Data Transfer Instructions

Data transfer is one of the most common tasks when programming in an assembly language. Data

can be transferred between registers or between registers and the memory. Immediate data can be

loaded to registers or to the memory. The transfer can be done on an octet or word. The two operands

must have the same size. Data transfer instructions don’t affect the condition indicators (excepting

the ones that have this purpose). They are classified as follows:

6. classical transfer instructions

7. address transfer instructions

8. condition indicator transfers instructions

9. input/output instructions (peripheral register transfers)

One of the Classical transfer instructions Include the following instruction:

MOV <d>, <s>

The MOV instruction is used to transfer a byte or a word of data from a source operand to

a destination operand. These operands can be internal registers of the 8086 and storage

locations in memory.

Mnemonic Meaning Format Operation Flags affected

MOV

Move MOV D,S (S) → (D) None

Destination Source Example

Accumulator Memory MOV AX, TEMP

Register Register MOV AX, BX

Memory Register MOV COUNT [DI], CX

Register Immediate MOV CL, 04

Arithmetic Instructions: Addition

ADD – ADD Destination, Source

These instructions add a number from some source to a number in some destination and put the result

in the specified destination.

ADC – ADC Destination, Source

The ADC also adds the status of the carry flag to the result. The source may be an immediate number,

a register, or a memory location. The destination may be a register or a memory location.

Rules

The source and the destination in an instruction cannot both be memory locations.

The source and the destination must be of the same type (bytes or words).

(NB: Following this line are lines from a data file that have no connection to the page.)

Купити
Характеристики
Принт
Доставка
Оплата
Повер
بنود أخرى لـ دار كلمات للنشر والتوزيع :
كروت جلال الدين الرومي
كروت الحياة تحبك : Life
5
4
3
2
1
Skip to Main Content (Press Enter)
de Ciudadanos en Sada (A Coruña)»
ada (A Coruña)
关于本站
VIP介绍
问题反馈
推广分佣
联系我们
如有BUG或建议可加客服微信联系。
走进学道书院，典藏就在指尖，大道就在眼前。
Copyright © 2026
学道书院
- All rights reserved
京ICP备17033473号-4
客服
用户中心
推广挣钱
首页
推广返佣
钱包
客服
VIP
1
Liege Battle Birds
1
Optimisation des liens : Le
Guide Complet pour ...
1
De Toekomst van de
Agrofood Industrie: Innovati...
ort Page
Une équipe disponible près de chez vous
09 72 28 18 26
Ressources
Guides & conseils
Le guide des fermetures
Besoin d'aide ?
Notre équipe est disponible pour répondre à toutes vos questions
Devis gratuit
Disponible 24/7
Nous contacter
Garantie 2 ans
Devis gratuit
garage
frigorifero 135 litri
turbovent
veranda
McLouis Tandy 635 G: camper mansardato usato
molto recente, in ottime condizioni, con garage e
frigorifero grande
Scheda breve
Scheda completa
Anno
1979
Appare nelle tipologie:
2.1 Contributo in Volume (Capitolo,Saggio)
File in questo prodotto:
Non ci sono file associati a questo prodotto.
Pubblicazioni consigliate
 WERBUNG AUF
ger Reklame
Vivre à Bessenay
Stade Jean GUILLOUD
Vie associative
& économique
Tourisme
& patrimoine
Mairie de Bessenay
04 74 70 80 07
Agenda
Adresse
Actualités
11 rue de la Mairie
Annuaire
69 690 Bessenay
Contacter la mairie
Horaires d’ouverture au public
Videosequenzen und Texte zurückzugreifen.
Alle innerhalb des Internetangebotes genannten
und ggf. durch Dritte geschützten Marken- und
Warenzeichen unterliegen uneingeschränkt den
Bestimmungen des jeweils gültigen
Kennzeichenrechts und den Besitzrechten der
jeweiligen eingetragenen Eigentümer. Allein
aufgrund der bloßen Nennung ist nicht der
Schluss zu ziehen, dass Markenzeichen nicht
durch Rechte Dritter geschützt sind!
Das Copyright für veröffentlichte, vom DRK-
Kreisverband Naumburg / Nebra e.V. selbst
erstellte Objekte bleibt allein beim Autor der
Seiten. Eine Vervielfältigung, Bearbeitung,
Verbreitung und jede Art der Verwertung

If you want to add a byte to a word, you must copy the byte to a word location and fill the upper byte

of the word with 0’s before adding.

Flags affected: AF, CF, OF, SF, ZF.

Examples

ADD AL, 74H; Add immediate number 74H to content of AL. Result in AL

ADC CL, BL; Add content of BL plus carry status to content of CL (CL = CL + BL+ Carry

Flag)

ADD DX, BX; Add content of BX to content of DX

ADD DX, [SI]; Add word from memory at offset [SI] in DS to content of DX

Program: - /* 8 BIT ADDITION */

;8086 PROGRAM TO ADD TWO 8 BIT NUMBERS

; CREATED BY ADEBAYO

DATA SEGMENT

N1 DB 01H

N2 DB 04H

DATA ENDS

CODE SEGMENT

ASSUME CS: CODE, DS: DATA

START:

MOV AX, DATA

MOV DS, AX

MOV AL, N1

MOV BL, N2

ADD AL, BL

ADD AL, 30H

MOV DL, AL

MOV AH, 4CH

INT 21H

CODE ENDS

END START

Observations: -

1. Editing program

2. Using Assembler on the code: this program shows there are no errors

3. Using linker

4. Debugging

RAM before running the code

RAM after running the code

QUESTION

1. What is meant by an Opcode?

2. What is meant by an Operand?

3. What is meant by a Mnemonics?

4. What is the difference between microprocessor and microcontroller?

5. What is meant by LATCH?

6. What is the difference between primary & secondary storage device?

7. What is the difference between static and dynamic RAM?

8. Differentiate between assembler and linker

9. List out the two examples of assembler directives.